By Zoe Kleinman
Technology reporter, BBC News
The software agents use simple rules to negotiate for a buyer
Artificial intelligence technology could soon make the internet an even bigger haven for bargain-hunters.
Software "agents" that automatically negotiate on behalf of shoppers and sellers are about to be set free on the web for the first time.
The "Negotiation Ninjas", as they are known, will be trialled on a shopping website called Aroxo in the autumn.
The intelligent traders are the culmination of 20 years' work by scientists at Southampton University.
"Computer agents don't get bored, they have a lot of time, and they don't get embarrassed," Professor Nick Jennings, one of the researchers behind the work, told BBC News.
"I have always thought that in an internet environment, negotiation is the way to go."
The agents use a series of simple rules - known as heuristics - to find the optimal price for both buyer and seller based on information provided by both parties.
Heuristics are commonly used in computer science to find an optimal solution to a problem when there is not a single "right answer".
They are often used in anti-virus software to trawl for new threats.
"If you can't analyse mathematically exactly what you should do, which you can't in general for these sorts of systems, then you end up with heuristics," explained Professor Jennings.
"We use heuristics to determine what price we should offer during the negotiation - and also how we might deal with multiple negotiations at the same time.

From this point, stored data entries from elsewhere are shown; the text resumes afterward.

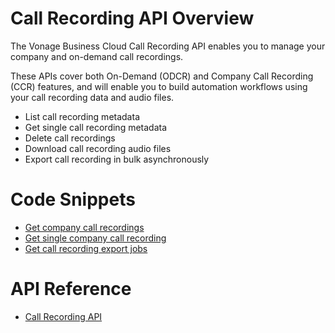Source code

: # Call Recording API Overview
The Vonage Business Cloud Call Recording API enables you to manage your company and on-demand call recordings.

These APIs cover both On-Demand (ODCR) and Company Call Recording (CCR) features, and will enable you to build automation workflows using your call recording data and audio files.

* List call recording metadata
* Get single call recording metadata
* Delete call recordings
* Download call recording audio files
* Export call recording in bulk asynchronously

# Code Snippets
* [Get company call recordings](/code_snippets/company-call-recordings.md)
* [Get single company call recording](/code_snippets/single-company-call-recording.md)
* [Get call recording export jobs](/code_snippets/call-recording-export-jobs.md)

# API Reference

* [Call Recording API](call-recording/call-recording.yml)
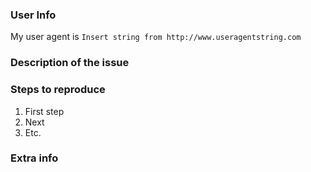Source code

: <!--
Thank you for contributing!
Before creating, please make sure there are no duplicate issues already.
(by the way, you can contribute to this template as well, as it is unfinished.)
-->
### User Info
My user agent is `Insert string from http://www.useragentstring.com`

### Description of the issue
<!-- Describe issue here -->

### Steps to reproduce
1. First step
2. Next
3. Etc.

### Extra info
<!-- Additional information
Say None for none. -->
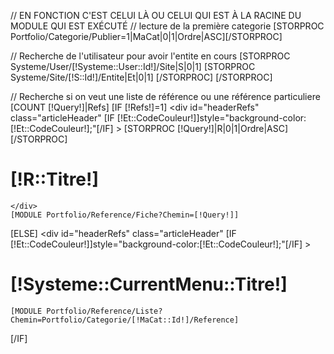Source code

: // EN FONCTION C'EST CELUI LÀ OU CELUI QUI EST À LA RACINE DU MODULE QUI EST EXÉCUTÉ
// lecture de la première categorie
[STORPROC Portfolio/Categorie/Publier=1|MaCat|0|1|Ordre|ASC][/STORPROC]

// Recherche de l'utilisateur pour avoir l'entite en cours
[STORPROC Systeme/User/[!Systeme::User::Id!]/Site|S|0|1]
	[STORPROC Systeme/Site/[!S::Id!]/Entite|Et|0|1]	[/STORPROC]
[/STORPROC]

// Recherche si on veut une liste de référence ou une référence particuliere
[COUNT [!Query!]|Refs]
[IF [!Refs!]=1]
	<div id="headerRefs" class="articleHeader" [IF [!Et::CodeCouleur!]]style="background-color:[!Et::CodeCouleur!];"[/IF] >
		[STORPROC [!Query!]|R|0|1|Ordre|ASC][/STORPROC]
		<div class="container"><h1>[!R::Titre!]</h1></div>
		
	</div>
	[MODULE Portfolio/Reference/Fiche?Chemin=[!Query!]]
[ELSE]
	<div id="headerRefs" class="articleHeader" [IF [!Et::CodeCouleur!]]style="background-color:[!Et::CodeCouleur!];"[/IF] >
		<div class="container"><h1>[!Systeme::CurrentMenu::Titre!]</h1></div>
	</div>

	[MODULE Portfolio/Reference/Liste?Chemin=Portfolio/Categorie/[!MaCat::Id!]/Reference]
[/IF]
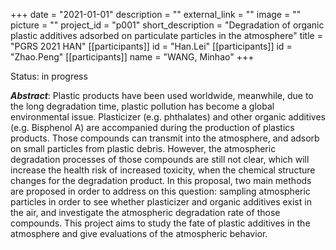 +++
date = "2021-01-01"
description = ""
external_link = ""
image = ""
picture = ""
project_id = "p001"
short_description = "Degradation of organic plastic additives adsorbed on particulate particles in the atmosphere"
title = "PGRS 2021 HAN"
[[participants]]
    id = "Han.Lei"
[[participants]]
    id = "Zhao.Peng"
[[participants]]
    name = "WANG, Minhao"
+++

Status: in progress

***Abstract***: Plastic products have been used worldwide, meanwhile, due to the long degradation time, plastic pollution has become a global environmental issue. Plasticizer (e.g. phthalates) and other organic additives (e.g. Bisphenol A) are accompanied during the production of plastics products. Those compounds can transmit into the atmosphere, and adsorb on small particles from plastic debris. However, the atmospheric degradation processes of those compounds are still not clear, which will increase the health risk of increased toxicity, when the chemical structure changes for the degradation product. In this proposal, two main methods are proposed in order to address on this question: sampling atmospheric particles in order to see whether plasticizer and organic additives exist in the air, and investigate the atmospheric degradation rate of those compounds. This project aims to study the fate of plastic additives in the atmosphere and give evaluations of the atmospheric behavior.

"We have to factor in some degrees of uncertainty as well - the chances are that sellers will enter into more negotiations than they have stock."
To use one of the intelligent agents, sellers must answer a series of questions about how much of a discount they are prepared to offer and whether they are prepared to go lower after a certain number of sales, or at a certain time of day.
They are also asked how eager they are to make a sale.
At the other end, the buyer types in the item they wish to purchase and the price they are willing to pay for it.
The agents then act as an intermediary, scouring the lists of sellers who are programmed to accept a price in the region of the one offered.
If they find a match, the seller is prompted to automatically reply with a personalised offer.
The buyer then has a choice to accept, reject or negotiate. If they choose to negotiate, the agent analyses the seller's criteria to see if they can make a better offer.
The process continues until either there is a sale or one of the parties pulls out.
Aroxo will be trialling the Negotiation Ninjas from the autumn, and plans to have the system fully operational in time for Christmas shopping this year.
The site currently offers mainly electrical goods.
While the sellers will not have to pay to use the Ninjas, they pay to contact a buyer. The charge from Aroxo is 0.3% of the buyer's original asking price.
For Professor Jennings, this application of his research marks a return to a more traditional retail model.
"Fixed pricing is a relatively recent phenomenon," he said. "Throughout history most transactions have been negotiated. Only in the last 100 years have we gone for fixed pricing."